#### Der Text:
· · · · ·

Elke Vandenberg ist empört und ein bisschen müde. Wie es eben so geht, wenn man lange gekämpft und gelitten hat und jetzt auch noch von der Politik eins draufkriegt. „Wir sind doch schon gestraft genug, weil wir keine Kinder haben können“, sagt die 40-jährige Verkäuferin, „und jetzt sollen wir auch noch dafür bezahlen.“

Vandenberg ist Vorstandsmitglied des Berliner Vereins „Wunschkind“, in dem ungewollt Kinderlose Trost und Hilfe finden – und sie steht fassungslos vor dem CSU-Rentenvorschlag, der Kinderlose künftig schlechter stellen will als Eltern.

CSU-Chef Edmund Stoiber ist derjenige, der das Fass wieder aufgemacht hat. Er wolle erreichen, dass Eltern eine „zusätzliche Art Kinderrente bekommen“, hatte Stoiber gesagt. Eltern sollten pro Sprössling später 100 Euro mehr Rente im Monat erhalten, gleichzeitig aber weniger Beiträge zahlen. Für Kinderlose würde dieses Konzept zu einem Minusgeschäft – sie bekämen im Vergleich zu den Eltern weniger Altersruhegeld, obwohl sie mehr eingezahlt haben.

· · · · ·

#### Was zu tun ist:
- 1) Stimmen diese Aussagen mit dem Text über den CSU-Rentenvorschlag überein? Antworte jeweils mit Ja oder Nein und zitiere die Worte aus dem Text, auf die es ankommt.
(a) Elke Vandenberg ist 40 Jahre alt und arbeitet als Verkäuferin.
(b) Der Verein „Wunschkind“ sitzt in München.
(c) Nach Stoibers Plan sollen Eltern für jedes Kind später 100 Euro mehr Rente im Monat bekommen.
- 2) Schreib den Text über den CSU-Rentenvorschlag nach seinem letzten Satz weiter.

#### Auszug aus Daten:
· · · · ·

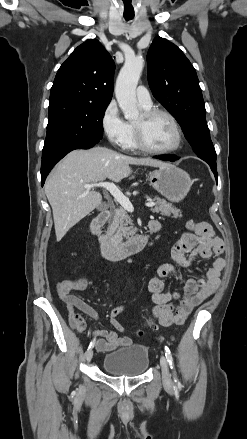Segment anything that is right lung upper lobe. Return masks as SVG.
I'll list each match as a JSON object with an SVG mask.
<instances>
[{
    "instance_id": "1",
    "label": "right lung upper lobe",
    "mask_w": 247,
    "mask_h": 439,
    "mask_svg": "<svg viewBox=\"0 0 247 439\" xmlns=\"http://www.w3.org/2000/svg\"><path fill=\"white\" fill-rule=\"evenodd\" d=\"M114 69V62L102 44L88 39L59 68L49 105L64 101L109 104Z\"/></svg>"
}]
</instances>
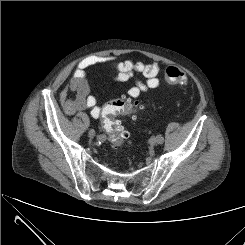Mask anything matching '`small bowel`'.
I'll use <instances>...</instances> for the list:
<instances>
[{
  "mask_svg": "<svg viewBox=\"0 0 245 245\" xmlns=\"http://www.w3.org/2000/svg\"><path fill=\"white\" fill-rule=\"evenodd\" d=\"M95 66H107L114 70V79L118 82H126L135 74H142L146 80H137L128 90V95L137 98L150 89L160 86L159 74L161 66L159 63L134 62L131 60L119 61L114 56H91L81 60L73 71L69 84L59 94L61 106L66 114L77 111L91 110L94 118H99L101 109L97 105L96 98L90 94V84L87 69ZM69 93L73 97H69Z\"/></svg>",
  "mask_w": 245,
  "mask_h": 245,
  "instance_id": "obj_1",
  "label": "small bowel"
}]
</instances>
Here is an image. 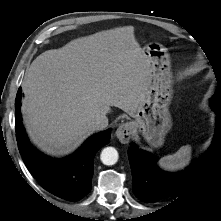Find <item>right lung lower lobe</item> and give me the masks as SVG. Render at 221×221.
Returning <instances> with one entry per match:
<instances>
[{
	"label": "right lung lower lobe",
	"instance_id": "right-lung-lower-lobe-1",
	"mask_svg": "<svg viewBox=\"0 0 221 221\" xmlns=\"http://www.w3.org/2000/svg\"><path fill=\"white\" fill-rule=\"evenodd\" d=\"M22 88L15 100V130L23 161L40 185L55 196L69 201L82 199L91 189L96 152L110 141L111 129L95 134L71 156L53 159L29 142L20 113Z\"/></svg>",
	"mask_w": 221,
	"mask_h": 221
}]
</instances>
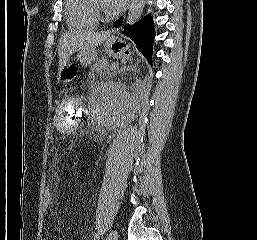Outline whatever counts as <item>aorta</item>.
<instances>
[{
	"instance_id": "762f6f07",
	"label": "aorta",
	"mask_w": 257,
	"mask_h": 240,
	"mask_svg": "<svg viewBox=\"0 0 257 240\" xmlns=\"http://www.w3.org/2000/svg\"><path fill=\"white\" fill-rule=\"evenodd\" d=\"M145 2L146 0H132L127 16V22L129 24L132 25L138 21L143 12Z\"/></svg>"
}]
</instances>
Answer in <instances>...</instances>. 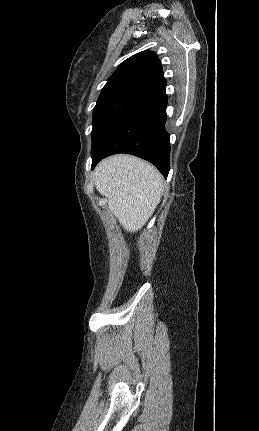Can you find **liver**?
<instances>
[{
    "instance_id": "liver-1",
    "label": "liver",
    "mask_w": 259,
    "mask_h": 431,
    "mask_svg": "<svg viewBox=\"0 0 259 431\" xmlns=\"http://www.w3.org/2000/svg\"><path fill=\"white\" fill-rule=\"evenodd\" d=\"M94 184L128 232H136L146 224L163 192V177L158 170L130 155L101 161L95 169Z\"/></svg>"
}]
</instances>
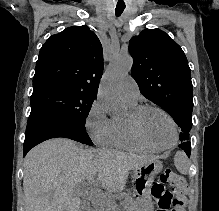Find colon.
Here are the masks:
<instances>
[{
	"instance_id": "1",
	"label": "colon",
	"mask_w": 219,
	"mask_h": 211,
	"mask_svg": "<svg viewBox=\"0 0 219 211\" xmlns=\"http://www.w3.org/2000/svg\"><path fill=\"white\" fill-rule=\"evenodd\" d=\"M159 182L162 185H167L172 189V210L185 211L187 203V186L184 178L172 169H165L159 176Z\"/></svg>"
}]
</instances>
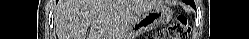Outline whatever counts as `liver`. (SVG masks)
<instances>
[{
	"label": "liver",
	"mask_w": 249,
	"mask_h": 39,
	"mask_svg": "<svg viewBox=\"0 0 249 39\" xmlns=\"http://www.w3.org/2000/svg\"><path fill=\"white\" fill-rule=\"evenodd\" d=\"M158 4V0L62 2L58 7V39H125L135 18Z\"/></svg>",
	"instance_id": "liver-1"
}]
</instances>
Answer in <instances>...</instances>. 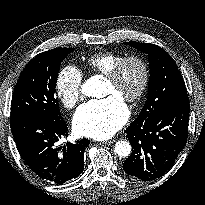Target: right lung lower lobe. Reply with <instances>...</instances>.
<instances>
[{
  "label": "right lung lower lobe",
  "instance_id": "98d812e1",
  "mask_svg": "<svg viewBox=\"0 0 205 205\" xmlns=\"http://www.w3.org/2000/svg\"><path fill=\"white\" fill-rule=\"evenodd\" d=\"M11 131L20 156L41 179L63 184L78 177L84 170V151L88 139L58 146L68 136L64 120L50 121L34 115L10 117Z\"/></svg>",
  "mask_w": 205,
  "mask_h": 205
}]
</instances>
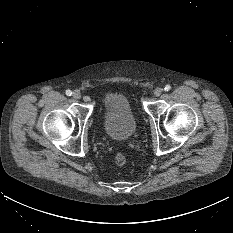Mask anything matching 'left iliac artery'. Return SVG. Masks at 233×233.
<instances>
[{"mask_svg": "<svg viewBox=\"0 0 233 233\" xmlns=\"http://www.w3.org/2000/svg\"><path fill=\"white\" fill-rule=\"evenodd\" d=\"M171 89V86L170 85H166L165 87H164V90L165 91H169Z\"/></svg>", "mask_w": 233, "mask_h": 233, "instance_id": "44dca946", "label": "left iliac artery"}]
</instances>
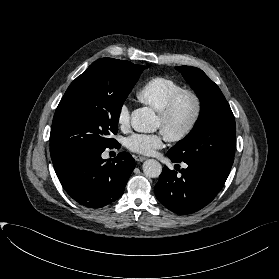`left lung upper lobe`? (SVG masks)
I'll return each instance as SVG.
<instances>
[{"instance_id":"1","label":"left lung upper lobe","mask_w":279,"mask_h":279,"mask_svg":"<svg viewBox=\"0 0 279 279\" xmlns=\"http://www.w3.org/2000/svg\"><path fill=\"white\" fill-rule=\"evenodd\" d=\"M201 103L193 130L169 151L178 162L210 166L229 175L235 151L236 129L231 108L219 87L200 69L180 66Z\"/></svg>"}]
</instances>
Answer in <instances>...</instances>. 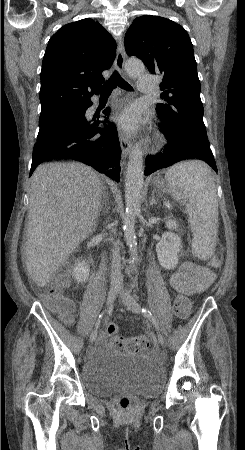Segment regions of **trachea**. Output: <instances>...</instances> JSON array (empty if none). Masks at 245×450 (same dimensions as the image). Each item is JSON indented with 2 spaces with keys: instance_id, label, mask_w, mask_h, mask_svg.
Returning a JSON list of instances; mask_svg holds the SVG:
<instances>
[{
  "instance_id": "obj_1",
  "label": "trachea",
  "mask_w": 245,
  "mask_h": 450,
  "mask_svg": "<svg viewBox=\"0 0 245 450\" xmlns=\"http://www.w3.org/2000/svg\"><path fill=\"white\" fill-rule=\"evenodd\" d=\"M117 86L124 90H132V87L120 76V74L117 71H114L111 78L105 83L101 95H110L112 90Z\"/></svg>"
}]
</instances>
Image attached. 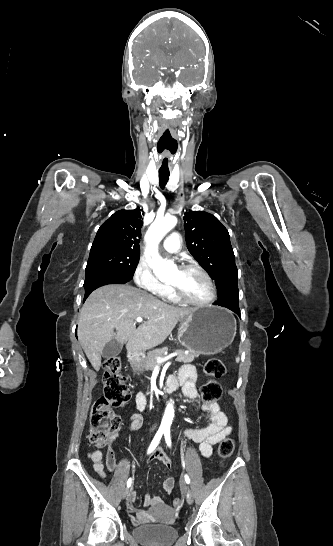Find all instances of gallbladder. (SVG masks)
<instances>
[{"label": "gallbladder", "instance_id": "obj_1", "mask_svg": "<svg viewBox=\"0 0 333 546\" xmlns=\"http://www.w3.org/2000/svg\"><path fill=\"white\" fill-rule=\"evenodd\" d=\"M123 348V343L118 341H110L105 345L102 351V357L104 358H115L118 356Z\"/></svg>", "mask_w": 333, "mask_h": 546}]
</instances>
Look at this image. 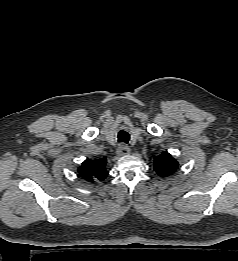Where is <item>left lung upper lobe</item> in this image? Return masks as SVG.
I'll list each match as a JSON object with an SVG mask.
<instances>
[{"instance_id":"left-lung-upper-lobe-1","label":"left lung upper lobe","mask_w":238,"mask_h":261,"mask_svg":"<svg viewBox=\"0 0 238 261\" xmlns=\"http://www.w3.org/2000/svg\"><path fill=\"white\" fill-rule=\"evenodd\" d=\"M178 165V162L168 152H164L154 159V170L161 177L171 175L177 170Z\"/></svg>"}]
</instances>
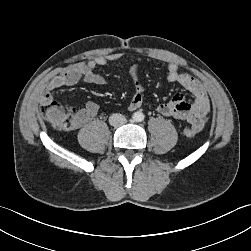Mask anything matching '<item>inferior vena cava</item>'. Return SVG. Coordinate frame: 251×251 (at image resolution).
I'll return each mask as SVG.
<instances>
[{
    "mask_svg": "<svg viewBox=\"0 0 251 251\" xmlns=\"http://www.w3.org/2000/svg\"><path fill=\"white\" fill-rule=\"evenodd\" d=\"M126 121H127L126 118L120 113L112 114L109 117V123H110V125H112L114 127H119V126L125 124Z\"/></svg>",
    "mask_w": 251,
    "mask_h": 251,
    "instance_id": "obj_1",
    "label": "inferior vena cava"
}]
</instances>
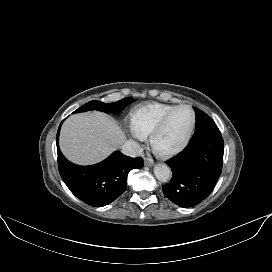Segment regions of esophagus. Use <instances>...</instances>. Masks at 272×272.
Wrapping results in <instances>:
<instances>
[{
  "mask_svg": "<svg viewBox=\"0 0 272 272\" xmlns=\"http://www.w3.org/2000/svg\"><path fill=\"white\" fill-rule=\"evenodd\" d=\"M144 164L145 166L151 167L154 164V161L151 158H145Z\"/></svg>",
  "mask_w": 272,
  "mask_h": 272,
  "instance_id": "obj_1",
  "label": "esophagus"
}]
</instances>
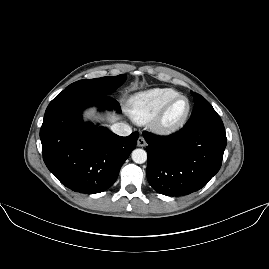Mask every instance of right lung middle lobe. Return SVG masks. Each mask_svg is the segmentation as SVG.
<instances>
[{
    "mask_svg": "<svg viewBox=\"0 0 269 269\" xmlns=\"http://www.w3.org/2000/svg\"><path fill=\"white\" fill-rule=\"evenodd\" d=\"M125 80L126 76L123 74L95 79H84L70 84L64 91L80 90L91 94L110 95Z\"/></svg>",
    "mask_w": 269,
    "mask_h": 269,
    "instance_id": "dd1d6c3e",
    "label": "right lung middle lobe"
}]
</instances>
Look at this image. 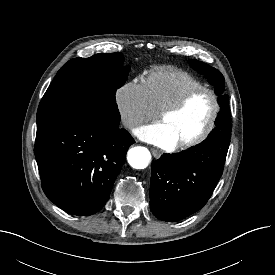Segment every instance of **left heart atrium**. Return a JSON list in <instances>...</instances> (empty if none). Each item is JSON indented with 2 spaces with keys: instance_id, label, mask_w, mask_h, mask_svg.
Segmentation results:
<instances>
[{
  "instance_id": "left-heart-atrium-1",
  "label": "left heart atrium",
  "mask_w": 275,
  "mask_h": 275,
  "mask_svg": "<svg viewBox=\"0 0 275 275\" xmlns=\"http://www.w3.org/2000/svg\"><path fill=\"white\" fill-rule=\"evenodd\" d=\"M135 134L143 141L156 146L171 149L177 142L171 132L162 122H156L135 130Z\"/></svg>"
}]
</instances>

· · · · ·

#### Die Antworten:
- 1)
(a) Ja: „sagt die 40-jährige Verkäuferin“
(b) Nein: „des Berliner Vereins „Wunschkind““
(c) Ja: „Eltern sollten pro Sprössling später 100 Euro mehr Rente im Monat erhalten“

- 2)
Die CSU-Pläne knüpfen an eine Diskussion an, die zuletzt vom Chef des Wirtschaftsinstituts ifo, Hans-Werner Sinn, angeheizt wurde. Sinn hatte im März dieses Jahres beklagt, dass unser Sozialsystem zu viele „Fehlanreize“ biete, um kinderlos zu bleiben. Deswegen müssten Kinderlosen „erhebliche Rentenkürzungen“ zugemutet werden. CDU-Chefin Angela Merkel fand damals lobende Worte für den Sinn’schen Vorschlag, bis sie von ihren Parteikollegen energisch zurückgepfiffen wurde. Doch das Thema verschwand nicht von der Tagesordnung – denn hier köcheln jede Menge Ressentiments.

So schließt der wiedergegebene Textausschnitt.